You can miss chord changes and just tell people you have a different version.
Sometimes, when I do workshops, I start by having the guitar players just play the chord that names the key. If you're a guitar player, try it: get a fiddler to play "Arkansas Traveller" and just play a "D" chord, all the way through. It's not great, and musicians will wince, but most dancers can't tell "Beethoven's Fifth" from "Foggy Mountain Breakdown." They're there to dance to some fast, fiddle tunes, and the guitar's their beat.
If you really, really don't know a tune, you can get through it with Dave Firestine's Universal Chord. Afterwards, people will run up to the stage and tell the fiddler, "You guys are really hot tonight!"
Because if they're listening, they're listening to the fiddle -- the melody. If the band sounds hot, or even just different, it must be the fiddler, who, by inference, must be leading the band.

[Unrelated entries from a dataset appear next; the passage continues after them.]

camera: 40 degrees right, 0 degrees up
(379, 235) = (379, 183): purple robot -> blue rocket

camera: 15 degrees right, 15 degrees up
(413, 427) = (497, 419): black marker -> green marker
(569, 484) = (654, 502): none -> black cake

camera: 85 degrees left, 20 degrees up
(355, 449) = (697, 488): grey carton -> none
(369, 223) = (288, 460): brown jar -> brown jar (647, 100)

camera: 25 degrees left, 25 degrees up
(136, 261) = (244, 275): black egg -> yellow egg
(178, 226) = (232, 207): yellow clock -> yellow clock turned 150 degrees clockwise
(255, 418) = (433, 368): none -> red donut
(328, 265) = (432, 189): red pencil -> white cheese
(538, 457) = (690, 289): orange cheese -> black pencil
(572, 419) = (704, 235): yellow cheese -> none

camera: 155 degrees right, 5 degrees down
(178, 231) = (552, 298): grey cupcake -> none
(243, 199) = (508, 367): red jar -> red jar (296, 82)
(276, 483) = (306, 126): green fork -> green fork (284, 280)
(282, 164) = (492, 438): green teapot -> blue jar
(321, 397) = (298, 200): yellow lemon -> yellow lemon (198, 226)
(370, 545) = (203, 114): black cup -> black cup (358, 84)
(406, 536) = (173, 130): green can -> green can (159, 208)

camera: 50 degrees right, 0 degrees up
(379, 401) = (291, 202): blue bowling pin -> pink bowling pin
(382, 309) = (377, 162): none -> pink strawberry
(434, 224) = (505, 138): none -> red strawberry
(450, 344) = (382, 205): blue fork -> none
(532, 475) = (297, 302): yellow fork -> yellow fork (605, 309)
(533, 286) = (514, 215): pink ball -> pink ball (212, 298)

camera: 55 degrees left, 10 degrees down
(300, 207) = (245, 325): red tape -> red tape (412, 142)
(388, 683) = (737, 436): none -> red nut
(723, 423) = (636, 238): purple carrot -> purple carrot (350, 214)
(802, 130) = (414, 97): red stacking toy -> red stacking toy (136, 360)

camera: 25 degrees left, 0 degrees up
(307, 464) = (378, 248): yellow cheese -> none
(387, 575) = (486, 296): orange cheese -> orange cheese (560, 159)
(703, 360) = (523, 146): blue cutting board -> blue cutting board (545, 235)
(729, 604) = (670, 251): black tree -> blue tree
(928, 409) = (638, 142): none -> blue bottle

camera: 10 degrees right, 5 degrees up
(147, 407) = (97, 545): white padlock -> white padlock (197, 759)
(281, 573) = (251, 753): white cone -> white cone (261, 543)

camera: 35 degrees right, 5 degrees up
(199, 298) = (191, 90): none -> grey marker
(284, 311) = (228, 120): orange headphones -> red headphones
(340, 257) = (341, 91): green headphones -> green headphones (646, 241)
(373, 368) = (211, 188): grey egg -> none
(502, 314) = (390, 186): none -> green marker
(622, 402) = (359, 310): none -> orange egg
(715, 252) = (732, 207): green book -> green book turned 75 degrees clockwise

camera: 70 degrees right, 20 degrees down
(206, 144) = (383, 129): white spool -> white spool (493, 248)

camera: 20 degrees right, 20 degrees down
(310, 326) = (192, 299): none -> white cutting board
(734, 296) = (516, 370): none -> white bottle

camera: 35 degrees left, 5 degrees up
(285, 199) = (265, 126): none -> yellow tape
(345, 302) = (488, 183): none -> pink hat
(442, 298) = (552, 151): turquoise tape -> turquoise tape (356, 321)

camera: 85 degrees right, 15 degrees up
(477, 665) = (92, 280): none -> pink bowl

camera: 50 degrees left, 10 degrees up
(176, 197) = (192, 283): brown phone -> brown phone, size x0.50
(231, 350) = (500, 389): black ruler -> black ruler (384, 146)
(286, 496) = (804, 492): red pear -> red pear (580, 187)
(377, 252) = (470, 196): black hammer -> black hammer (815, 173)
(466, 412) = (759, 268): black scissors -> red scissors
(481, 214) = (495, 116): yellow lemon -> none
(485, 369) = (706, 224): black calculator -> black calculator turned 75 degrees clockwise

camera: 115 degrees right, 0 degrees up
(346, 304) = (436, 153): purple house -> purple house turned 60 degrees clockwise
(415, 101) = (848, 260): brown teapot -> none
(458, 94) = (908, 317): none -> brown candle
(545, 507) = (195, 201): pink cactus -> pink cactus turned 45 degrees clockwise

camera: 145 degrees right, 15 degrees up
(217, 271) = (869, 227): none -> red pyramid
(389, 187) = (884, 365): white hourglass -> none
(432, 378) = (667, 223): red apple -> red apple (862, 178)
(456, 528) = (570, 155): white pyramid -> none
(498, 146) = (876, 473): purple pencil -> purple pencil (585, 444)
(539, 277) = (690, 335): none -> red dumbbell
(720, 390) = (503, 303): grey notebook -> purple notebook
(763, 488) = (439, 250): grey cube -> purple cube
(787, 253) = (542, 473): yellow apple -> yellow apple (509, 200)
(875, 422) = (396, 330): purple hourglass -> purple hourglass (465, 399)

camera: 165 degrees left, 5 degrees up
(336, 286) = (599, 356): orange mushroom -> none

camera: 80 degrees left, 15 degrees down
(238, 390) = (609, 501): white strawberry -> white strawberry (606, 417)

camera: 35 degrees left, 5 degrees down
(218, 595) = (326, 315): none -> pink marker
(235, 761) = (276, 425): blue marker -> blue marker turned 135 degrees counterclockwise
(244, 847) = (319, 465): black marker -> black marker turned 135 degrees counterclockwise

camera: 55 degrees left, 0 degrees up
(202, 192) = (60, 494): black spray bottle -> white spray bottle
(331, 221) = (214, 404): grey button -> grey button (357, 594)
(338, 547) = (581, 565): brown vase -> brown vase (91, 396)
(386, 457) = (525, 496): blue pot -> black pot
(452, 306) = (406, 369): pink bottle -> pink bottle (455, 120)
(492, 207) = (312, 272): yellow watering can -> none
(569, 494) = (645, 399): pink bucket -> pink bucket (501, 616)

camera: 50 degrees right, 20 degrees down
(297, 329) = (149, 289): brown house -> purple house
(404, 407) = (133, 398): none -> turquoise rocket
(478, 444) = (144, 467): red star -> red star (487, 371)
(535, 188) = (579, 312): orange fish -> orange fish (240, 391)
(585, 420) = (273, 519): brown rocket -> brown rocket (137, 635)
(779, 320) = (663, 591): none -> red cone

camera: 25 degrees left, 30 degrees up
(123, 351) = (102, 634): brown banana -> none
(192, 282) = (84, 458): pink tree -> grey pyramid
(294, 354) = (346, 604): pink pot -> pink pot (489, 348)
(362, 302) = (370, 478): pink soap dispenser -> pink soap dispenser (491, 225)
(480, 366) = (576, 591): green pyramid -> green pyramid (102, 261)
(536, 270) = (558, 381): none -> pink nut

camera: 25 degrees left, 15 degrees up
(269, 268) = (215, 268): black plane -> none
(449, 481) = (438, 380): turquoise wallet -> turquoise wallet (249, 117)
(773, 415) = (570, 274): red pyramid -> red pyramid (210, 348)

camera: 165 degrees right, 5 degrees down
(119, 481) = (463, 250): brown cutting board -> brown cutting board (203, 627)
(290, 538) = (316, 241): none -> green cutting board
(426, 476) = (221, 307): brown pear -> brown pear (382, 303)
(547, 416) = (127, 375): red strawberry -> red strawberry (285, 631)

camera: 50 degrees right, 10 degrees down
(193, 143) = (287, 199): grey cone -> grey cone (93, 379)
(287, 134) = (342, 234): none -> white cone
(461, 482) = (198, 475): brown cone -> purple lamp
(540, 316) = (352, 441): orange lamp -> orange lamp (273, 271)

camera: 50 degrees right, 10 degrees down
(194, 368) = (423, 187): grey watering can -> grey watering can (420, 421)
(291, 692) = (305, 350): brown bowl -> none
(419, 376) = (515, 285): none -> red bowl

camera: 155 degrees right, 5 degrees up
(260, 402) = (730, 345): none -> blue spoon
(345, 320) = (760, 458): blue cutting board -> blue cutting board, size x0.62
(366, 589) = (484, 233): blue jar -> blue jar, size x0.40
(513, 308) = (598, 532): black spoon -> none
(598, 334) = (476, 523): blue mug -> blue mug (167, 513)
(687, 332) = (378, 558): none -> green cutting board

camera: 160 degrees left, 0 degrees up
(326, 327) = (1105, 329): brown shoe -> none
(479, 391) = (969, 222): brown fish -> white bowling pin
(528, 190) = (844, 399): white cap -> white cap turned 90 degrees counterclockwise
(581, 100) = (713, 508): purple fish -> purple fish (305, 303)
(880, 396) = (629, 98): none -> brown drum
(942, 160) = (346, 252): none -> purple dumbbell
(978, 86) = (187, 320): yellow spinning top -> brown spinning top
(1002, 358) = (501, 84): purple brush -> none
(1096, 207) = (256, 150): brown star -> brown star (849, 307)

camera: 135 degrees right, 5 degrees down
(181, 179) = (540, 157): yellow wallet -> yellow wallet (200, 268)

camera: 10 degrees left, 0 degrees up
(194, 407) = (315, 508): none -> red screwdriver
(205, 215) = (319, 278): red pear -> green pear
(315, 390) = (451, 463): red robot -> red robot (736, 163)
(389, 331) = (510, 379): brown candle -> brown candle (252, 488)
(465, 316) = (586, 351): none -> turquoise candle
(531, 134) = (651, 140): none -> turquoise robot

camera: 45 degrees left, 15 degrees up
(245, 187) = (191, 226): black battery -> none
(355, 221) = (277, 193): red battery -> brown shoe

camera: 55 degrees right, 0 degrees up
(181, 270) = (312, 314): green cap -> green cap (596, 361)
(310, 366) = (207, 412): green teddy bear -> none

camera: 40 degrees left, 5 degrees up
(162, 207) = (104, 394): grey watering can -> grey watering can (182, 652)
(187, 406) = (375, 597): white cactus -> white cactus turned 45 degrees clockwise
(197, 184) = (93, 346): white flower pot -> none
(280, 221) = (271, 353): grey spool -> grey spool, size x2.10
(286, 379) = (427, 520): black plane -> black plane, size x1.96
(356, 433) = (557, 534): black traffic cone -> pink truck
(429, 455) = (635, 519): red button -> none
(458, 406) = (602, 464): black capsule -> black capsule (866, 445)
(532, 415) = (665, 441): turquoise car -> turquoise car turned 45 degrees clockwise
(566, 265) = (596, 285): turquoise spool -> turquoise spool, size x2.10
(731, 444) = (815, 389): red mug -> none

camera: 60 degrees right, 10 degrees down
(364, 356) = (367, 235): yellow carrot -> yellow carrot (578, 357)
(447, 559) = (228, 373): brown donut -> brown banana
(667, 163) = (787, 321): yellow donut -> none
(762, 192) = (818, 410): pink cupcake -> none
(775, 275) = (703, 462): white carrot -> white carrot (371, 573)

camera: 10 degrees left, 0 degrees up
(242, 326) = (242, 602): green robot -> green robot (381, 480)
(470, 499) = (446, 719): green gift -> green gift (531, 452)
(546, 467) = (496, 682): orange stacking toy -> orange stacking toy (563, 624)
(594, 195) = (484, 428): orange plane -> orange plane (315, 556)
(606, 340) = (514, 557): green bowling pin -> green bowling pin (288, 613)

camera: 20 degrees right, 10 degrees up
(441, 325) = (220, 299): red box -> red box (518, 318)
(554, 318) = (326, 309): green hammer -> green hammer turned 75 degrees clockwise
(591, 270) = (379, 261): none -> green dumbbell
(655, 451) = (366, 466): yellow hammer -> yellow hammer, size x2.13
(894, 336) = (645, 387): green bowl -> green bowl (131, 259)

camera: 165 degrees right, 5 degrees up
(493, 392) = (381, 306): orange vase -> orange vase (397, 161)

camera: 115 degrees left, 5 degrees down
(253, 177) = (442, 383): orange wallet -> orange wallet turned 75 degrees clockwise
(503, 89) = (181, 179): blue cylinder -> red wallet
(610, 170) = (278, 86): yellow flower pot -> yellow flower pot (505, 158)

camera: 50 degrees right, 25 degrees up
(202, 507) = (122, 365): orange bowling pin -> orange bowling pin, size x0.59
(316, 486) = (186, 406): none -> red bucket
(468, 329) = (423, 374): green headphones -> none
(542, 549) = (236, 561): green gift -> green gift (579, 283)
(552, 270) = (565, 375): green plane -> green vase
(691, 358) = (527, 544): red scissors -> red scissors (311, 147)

This is why it's even okay for fiddlers to spring a new tune on the band at a dance. If the fiddler can get through it with confidence, and the guitar player (bass player, piano player ... whoever all has the bottom), keeps time, it will work fine for the dance.
... unless it's a waltz.
The single most common, intermediate fiddler mistake at dances is to say, "I have this great new waltz. Let's do it." Uh-uh. No. Not even with sheet music.
These are fiddlers who know how beautiful the waltz sounds in their heads, and what great vibrato and ornamentation they've put in, in the arrangement they've been practicing all week in their bedrooms. They know that when they do this waltz, the room will swell with romance, and after the last note, God will set off bottle rockets.
The grim truth is that waltzes are the only tunes that the guitar chords make or breaks. They all have thirteen different chords, and they're so slow that every one matters. A fluffed chord in a waltz is a gigantic, audio zit.
If you're the fiddler, you can do a new waltz before the break if the guitar player's heard it before and you have the chords written out. If he's never heard it, you can still do it as the last waltz if you bring charts and rehearse it at the break. Really. Listen to me on this one. I am not kidding.
If you're a guitar player, and it's waltz time, and your fiddler turns to you and says, "Let's do this new waltz. Here, I'll play it quickly for you, so you can see how it goes," shake your head, point at your lips and say, "No."
Your band's dances waltzes will sink or float on the guitar or the piano -- the figured bass. And after the ones that soar, dancers will run up to the stage and say, "Oh, that was so beautiful." They'll say it to the fiddler.